While Lane 1 of the NSSL (the less national security-intensive missions) is already open to all providers and includes annual on-ramping opportunities to accommodate emerging companies as their products reach market readiness, Lane 2 is different. Lane 2 provides assured access to space for critical national security missions, which tend to involve the most expensive satellites. Its launches can mean life or death for the country in the face of China and Russia’s increasingly hostile space motives, partnerships, and general positioning. To think that a contractor that does not presently have a working launch vehicle, nor have any experience launching national security assets into space, can now receive NSSL Lane 2 contracts is not just alarming, it flies in the face of the lessons of the BAR, which made it clear that highly disciplined joint contractor and government oversight of space programs from inception through the establishment of safe operations is critical to avoiding launch failures.
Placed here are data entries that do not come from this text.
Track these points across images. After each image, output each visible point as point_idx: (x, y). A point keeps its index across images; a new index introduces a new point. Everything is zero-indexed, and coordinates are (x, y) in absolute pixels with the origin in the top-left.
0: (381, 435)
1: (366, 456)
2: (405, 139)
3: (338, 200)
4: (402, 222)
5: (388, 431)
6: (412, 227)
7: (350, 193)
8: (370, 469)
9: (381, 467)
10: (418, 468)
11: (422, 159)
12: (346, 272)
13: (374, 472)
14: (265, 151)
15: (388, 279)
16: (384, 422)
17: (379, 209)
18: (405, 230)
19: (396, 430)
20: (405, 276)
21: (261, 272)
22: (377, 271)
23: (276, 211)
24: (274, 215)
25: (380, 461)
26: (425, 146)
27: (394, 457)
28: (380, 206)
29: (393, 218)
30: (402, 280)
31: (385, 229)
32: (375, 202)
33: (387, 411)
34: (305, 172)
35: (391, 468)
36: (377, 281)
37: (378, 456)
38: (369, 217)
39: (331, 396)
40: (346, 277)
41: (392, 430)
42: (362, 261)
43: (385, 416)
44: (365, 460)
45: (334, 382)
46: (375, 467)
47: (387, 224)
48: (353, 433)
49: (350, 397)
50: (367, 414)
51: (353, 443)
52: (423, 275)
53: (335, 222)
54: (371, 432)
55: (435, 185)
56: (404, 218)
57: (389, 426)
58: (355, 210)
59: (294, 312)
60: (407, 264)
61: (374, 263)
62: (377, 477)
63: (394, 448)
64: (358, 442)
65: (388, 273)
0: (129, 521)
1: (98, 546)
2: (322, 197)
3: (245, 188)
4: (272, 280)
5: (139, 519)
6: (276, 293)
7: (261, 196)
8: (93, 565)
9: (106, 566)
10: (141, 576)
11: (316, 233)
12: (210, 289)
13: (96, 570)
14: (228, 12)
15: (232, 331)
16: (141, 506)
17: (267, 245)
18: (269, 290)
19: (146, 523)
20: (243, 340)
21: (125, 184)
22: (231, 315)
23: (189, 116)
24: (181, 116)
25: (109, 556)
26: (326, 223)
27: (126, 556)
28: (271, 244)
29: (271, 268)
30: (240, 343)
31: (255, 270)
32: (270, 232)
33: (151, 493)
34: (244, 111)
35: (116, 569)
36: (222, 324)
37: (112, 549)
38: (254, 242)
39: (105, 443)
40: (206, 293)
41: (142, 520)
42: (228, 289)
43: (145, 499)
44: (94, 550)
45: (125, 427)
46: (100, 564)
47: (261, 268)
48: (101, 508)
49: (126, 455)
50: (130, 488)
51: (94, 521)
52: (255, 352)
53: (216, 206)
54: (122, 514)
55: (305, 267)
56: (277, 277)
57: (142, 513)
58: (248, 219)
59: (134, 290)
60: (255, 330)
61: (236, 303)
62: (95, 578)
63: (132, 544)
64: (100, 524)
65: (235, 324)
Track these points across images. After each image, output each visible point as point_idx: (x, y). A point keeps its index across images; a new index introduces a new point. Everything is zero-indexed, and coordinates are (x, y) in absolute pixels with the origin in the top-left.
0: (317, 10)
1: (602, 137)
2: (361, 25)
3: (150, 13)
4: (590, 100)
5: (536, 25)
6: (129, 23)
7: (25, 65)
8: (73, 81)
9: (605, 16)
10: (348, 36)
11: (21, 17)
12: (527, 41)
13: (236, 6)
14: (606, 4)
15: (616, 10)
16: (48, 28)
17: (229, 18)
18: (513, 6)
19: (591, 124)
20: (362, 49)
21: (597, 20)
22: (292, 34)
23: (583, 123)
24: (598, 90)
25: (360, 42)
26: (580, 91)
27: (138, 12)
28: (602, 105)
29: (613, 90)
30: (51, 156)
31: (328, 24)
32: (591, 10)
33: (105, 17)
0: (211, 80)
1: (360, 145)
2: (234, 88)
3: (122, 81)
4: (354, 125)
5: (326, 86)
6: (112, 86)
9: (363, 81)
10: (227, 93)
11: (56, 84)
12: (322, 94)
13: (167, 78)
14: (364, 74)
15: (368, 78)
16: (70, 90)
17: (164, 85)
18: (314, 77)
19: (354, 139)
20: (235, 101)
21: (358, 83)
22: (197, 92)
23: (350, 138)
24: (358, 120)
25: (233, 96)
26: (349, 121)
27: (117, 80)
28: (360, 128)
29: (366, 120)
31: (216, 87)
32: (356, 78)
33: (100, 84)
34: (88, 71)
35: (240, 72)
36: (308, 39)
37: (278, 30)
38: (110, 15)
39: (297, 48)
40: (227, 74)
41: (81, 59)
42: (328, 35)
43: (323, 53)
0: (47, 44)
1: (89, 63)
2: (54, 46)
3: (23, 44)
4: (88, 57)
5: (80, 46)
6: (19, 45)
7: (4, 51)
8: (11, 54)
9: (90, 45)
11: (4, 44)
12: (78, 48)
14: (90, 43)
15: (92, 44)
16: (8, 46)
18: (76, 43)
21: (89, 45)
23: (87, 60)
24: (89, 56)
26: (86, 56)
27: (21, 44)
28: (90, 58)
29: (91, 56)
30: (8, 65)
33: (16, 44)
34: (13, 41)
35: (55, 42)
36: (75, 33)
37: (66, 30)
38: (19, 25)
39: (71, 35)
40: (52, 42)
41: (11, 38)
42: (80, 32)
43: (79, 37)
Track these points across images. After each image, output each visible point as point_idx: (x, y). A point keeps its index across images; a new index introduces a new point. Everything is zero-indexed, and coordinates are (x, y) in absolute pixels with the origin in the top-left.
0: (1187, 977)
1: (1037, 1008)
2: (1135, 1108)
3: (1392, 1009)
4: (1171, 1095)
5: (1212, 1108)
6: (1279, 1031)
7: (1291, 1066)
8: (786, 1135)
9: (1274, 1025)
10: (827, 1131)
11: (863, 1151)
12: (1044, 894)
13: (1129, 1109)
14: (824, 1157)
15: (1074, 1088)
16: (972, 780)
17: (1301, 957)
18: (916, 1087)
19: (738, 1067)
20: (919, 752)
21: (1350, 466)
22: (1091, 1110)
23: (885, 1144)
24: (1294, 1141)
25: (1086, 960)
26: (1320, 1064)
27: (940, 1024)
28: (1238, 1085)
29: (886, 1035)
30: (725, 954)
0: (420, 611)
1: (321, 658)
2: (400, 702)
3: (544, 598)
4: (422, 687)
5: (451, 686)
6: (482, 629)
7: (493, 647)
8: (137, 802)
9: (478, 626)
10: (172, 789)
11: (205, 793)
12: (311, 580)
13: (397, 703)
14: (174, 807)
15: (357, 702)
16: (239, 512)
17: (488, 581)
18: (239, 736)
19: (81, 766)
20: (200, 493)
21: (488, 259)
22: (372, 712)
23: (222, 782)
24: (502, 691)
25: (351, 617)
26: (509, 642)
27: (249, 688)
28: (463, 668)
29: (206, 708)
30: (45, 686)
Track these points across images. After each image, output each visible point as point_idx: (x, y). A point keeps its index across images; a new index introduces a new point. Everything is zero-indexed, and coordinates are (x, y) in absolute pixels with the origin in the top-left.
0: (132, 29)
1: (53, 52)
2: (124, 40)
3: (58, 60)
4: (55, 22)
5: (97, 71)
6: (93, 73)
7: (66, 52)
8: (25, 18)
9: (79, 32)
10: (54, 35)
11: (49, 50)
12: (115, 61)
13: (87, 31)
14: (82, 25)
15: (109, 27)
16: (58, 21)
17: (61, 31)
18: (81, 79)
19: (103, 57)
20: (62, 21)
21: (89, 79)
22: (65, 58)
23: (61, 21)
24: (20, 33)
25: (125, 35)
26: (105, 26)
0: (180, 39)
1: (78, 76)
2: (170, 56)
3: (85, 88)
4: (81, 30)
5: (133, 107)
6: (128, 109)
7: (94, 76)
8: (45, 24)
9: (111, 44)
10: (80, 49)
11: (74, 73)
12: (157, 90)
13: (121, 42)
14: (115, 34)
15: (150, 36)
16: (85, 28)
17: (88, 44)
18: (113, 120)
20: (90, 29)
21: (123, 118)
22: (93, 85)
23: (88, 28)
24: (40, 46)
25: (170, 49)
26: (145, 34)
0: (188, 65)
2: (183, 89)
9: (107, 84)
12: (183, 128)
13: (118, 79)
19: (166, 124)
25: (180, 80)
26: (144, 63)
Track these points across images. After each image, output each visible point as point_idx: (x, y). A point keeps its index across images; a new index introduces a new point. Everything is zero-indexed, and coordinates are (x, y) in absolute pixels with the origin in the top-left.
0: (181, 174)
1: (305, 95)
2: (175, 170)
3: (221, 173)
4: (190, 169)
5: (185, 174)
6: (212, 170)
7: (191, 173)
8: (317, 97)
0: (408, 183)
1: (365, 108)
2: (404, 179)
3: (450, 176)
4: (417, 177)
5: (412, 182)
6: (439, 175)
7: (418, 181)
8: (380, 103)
In addition, the economic efficiency of the new approach is not apparent. The NSSL’s competitive, results-driven contracting standards have already saved taxpayers $7 billion. It is one of the most successful space programs the United States has ever overseen, with not a single failure occurring in nearly 100 launches. Adding a third provider to Lane 2 missions would change the economics entirely and could increase costs by $5 billion (onboarding new providers is expensive). To offset some of this cost, the Space Force proposes to cap launch service support to each Lane 2 contractor at $100 million annually, even though such price caps risk further erosion of mission assurance by opening the door for contractor cost-cutting, as was the case in 1998–99.
Moreover, what if commercial demand doesn’t materialize or shifts to lower-cost systems from other countries? Then what will become of a third provider? Will mission requirements be salami-sliced to keep three providers operating at significant government expense, as they once were in EELV?
The old cliché is that those who do not learn from history are bound to repeat it. Now is not the time for the Space Force to repeat the past. The last time the United States lived through a period of uncertain, unreliable access to space, China and Russia were not nearly as space-motivated or capable as they are today, with China and Russia now seeking to beat the United States in space and land. In some respects, China and Russia, which have increasingly begun partnering to operationalize space as a military domain, are already ahead of the United States, with the 2022 State of the Space Industrial Base report indicating that China may soon eclipse the United States in orbit.
The Space Force should not abandon the policies and practices that brought space launch to where it is today. Replaying 1998 and 1999 now risks launch failures and irreparable long-term effects on our nation’s operations in space.
Whitten Peters served as the 19th Secretary of the United States Air Force and the chair of the Air and Space Force Association.